Section 6(1) grants every worker an entitlement to long service leave and to be paid benefits out of the fund in respect of continuous service in the construction industry. Working sub-contractors who have paid charges receive equivalent rights (s.6(2)). Again, the precise amount and calculation method are delegated to the trustee under the trust deed (s.6(3)). The fund itself is the Construction Industry Long Service Leave Fund established under the trust deed; on the commencement day the former statutory fund was abolished and its moneys flowed into the new trust fund (s.26).
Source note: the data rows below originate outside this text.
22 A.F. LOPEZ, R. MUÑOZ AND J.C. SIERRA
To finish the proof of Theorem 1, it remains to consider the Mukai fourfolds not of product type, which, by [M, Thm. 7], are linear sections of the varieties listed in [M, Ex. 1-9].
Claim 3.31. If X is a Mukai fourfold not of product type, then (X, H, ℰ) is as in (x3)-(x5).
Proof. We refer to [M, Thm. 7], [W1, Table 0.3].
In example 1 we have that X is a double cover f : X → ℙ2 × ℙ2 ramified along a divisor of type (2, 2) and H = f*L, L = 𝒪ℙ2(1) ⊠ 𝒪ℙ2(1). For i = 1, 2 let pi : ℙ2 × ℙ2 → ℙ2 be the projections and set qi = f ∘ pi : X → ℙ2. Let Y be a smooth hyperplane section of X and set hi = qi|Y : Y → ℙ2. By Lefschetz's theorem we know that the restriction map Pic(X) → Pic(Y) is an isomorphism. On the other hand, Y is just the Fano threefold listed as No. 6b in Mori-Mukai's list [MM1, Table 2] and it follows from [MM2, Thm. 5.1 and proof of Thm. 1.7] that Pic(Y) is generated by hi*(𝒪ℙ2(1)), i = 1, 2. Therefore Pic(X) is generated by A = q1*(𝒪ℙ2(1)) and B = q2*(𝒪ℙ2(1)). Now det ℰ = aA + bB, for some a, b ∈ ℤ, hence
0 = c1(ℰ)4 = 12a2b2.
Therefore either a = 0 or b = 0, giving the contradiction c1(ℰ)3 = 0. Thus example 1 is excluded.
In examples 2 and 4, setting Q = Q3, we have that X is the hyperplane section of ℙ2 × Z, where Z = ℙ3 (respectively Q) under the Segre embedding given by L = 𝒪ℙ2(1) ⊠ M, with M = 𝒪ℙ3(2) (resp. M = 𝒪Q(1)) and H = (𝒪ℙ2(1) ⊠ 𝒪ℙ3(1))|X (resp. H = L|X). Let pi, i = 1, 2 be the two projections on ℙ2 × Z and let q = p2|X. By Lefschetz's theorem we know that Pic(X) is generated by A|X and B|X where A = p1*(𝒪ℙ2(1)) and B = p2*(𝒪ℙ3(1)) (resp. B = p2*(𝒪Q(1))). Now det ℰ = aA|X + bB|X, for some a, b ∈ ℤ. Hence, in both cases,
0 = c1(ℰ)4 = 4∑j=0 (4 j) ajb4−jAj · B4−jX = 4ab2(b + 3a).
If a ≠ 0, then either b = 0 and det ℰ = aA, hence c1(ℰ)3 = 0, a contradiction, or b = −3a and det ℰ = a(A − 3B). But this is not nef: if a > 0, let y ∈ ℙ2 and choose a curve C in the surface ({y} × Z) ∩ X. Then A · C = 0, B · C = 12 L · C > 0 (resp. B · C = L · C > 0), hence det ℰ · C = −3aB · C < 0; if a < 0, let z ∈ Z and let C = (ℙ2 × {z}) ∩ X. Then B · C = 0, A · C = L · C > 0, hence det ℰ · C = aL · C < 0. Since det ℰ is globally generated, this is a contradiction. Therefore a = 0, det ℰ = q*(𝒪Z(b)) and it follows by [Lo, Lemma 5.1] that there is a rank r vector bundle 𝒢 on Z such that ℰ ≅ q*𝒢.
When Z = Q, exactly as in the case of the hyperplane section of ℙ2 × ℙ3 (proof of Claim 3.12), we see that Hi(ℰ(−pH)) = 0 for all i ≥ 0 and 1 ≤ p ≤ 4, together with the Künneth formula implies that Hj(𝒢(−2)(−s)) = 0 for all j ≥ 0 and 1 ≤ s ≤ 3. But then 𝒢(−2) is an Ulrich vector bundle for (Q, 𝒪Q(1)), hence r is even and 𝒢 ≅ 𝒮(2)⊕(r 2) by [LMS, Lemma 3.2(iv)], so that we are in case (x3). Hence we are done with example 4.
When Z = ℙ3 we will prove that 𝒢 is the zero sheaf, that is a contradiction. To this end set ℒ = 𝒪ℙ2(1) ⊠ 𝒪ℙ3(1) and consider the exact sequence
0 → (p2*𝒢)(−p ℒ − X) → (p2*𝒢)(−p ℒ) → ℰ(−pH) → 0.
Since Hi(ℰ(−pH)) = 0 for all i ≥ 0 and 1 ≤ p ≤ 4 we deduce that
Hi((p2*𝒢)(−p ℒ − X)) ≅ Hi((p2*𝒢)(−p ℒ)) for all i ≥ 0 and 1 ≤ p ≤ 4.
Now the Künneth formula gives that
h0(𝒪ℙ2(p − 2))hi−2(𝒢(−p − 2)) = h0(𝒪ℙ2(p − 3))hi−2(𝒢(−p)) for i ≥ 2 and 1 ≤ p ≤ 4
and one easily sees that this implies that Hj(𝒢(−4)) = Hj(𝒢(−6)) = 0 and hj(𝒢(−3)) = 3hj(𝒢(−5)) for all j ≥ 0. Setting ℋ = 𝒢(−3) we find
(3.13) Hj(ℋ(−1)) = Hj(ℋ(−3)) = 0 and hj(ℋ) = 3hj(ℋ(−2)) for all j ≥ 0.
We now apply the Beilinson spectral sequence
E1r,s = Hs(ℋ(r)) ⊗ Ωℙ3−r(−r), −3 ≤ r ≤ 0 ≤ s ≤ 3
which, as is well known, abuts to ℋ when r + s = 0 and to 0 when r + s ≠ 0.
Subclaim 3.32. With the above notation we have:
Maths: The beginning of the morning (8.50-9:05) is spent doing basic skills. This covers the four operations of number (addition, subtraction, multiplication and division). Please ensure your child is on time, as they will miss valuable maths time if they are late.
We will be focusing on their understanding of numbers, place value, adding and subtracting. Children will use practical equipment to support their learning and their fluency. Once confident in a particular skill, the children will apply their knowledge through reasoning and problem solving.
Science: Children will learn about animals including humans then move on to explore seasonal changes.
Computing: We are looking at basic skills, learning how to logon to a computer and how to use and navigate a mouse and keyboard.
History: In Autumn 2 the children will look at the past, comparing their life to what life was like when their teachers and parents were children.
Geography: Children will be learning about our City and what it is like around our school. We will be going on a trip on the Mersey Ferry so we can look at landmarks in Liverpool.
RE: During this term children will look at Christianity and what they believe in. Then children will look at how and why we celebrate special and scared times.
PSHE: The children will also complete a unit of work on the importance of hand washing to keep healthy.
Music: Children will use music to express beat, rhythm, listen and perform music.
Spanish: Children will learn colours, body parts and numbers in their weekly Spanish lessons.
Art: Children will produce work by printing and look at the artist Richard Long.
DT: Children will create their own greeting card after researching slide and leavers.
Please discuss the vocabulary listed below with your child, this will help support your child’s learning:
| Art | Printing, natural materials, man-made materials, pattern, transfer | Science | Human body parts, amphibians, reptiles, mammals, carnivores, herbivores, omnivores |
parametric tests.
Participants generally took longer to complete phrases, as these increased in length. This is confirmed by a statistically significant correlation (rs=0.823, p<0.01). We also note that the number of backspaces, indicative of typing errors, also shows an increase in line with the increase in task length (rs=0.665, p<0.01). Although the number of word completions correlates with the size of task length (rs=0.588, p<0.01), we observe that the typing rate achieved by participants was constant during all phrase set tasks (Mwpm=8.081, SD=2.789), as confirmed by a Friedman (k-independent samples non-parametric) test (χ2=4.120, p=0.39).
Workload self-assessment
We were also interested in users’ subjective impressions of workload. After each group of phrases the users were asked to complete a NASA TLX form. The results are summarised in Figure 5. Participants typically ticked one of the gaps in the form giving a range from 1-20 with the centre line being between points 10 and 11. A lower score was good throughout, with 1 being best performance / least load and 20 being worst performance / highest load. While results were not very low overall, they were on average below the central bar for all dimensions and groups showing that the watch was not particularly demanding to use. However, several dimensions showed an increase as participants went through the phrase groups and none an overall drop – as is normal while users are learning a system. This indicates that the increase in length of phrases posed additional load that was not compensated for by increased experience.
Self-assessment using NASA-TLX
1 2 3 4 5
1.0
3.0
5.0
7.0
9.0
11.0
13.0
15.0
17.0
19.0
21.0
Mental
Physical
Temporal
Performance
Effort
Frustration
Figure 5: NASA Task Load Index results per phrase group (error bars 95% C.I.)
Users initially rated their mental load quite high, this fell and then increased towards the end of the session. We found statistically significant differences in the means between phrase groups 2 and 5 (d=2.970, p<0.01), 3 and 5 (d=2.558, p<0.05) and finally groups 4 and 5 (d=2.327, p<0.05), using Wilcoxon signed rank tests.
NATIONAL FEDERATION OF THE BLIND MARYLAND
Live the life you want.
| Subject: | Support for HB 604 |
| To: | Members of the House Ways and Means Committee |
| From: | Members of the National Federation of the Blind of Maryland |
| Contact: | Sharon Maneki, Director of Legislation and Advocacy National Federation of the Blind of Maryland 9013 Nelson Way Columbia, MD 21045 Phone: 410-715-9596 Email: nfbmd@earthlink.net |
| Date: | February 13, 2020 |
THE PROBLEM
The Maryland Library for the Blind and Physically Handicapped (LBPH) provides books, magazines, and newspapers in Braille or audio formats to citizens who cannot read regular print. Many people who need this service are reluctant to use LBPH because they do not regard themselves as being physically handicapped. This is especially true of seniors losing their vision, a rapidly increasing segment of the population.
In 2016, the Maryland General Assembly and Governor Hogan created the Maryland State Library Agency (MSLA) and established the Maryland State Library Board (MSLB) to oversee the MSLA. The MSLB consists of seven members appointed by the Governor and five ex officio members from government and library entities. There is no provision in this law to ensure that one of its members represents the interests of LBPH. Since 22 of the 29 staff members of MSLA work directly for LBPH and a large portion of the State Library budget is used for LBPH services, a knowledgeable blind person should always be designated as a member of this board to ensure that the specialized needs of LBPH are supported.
Administration is deliberately removed from direct government control. The trustee (defined in s.3(1) as CoINVEST Limited ACN 078 004 985 or any successor appointed under the trust deed) exercises the powers conferred by the trust deed, subject only to the restriction in s.7. That section prohibits the trustee from enlarging the class of persons entitled to benefits without prior Governor-in-Council approval, and specifically catches any trust-deed amendment that would widen the meaning of “construction work” or “construction industry” or prescribe additional awards. Decisions about whether a particular person falls within an existing class, or the quantum of any individual benefit, are expressly carved out of this restriction (s.7(2)).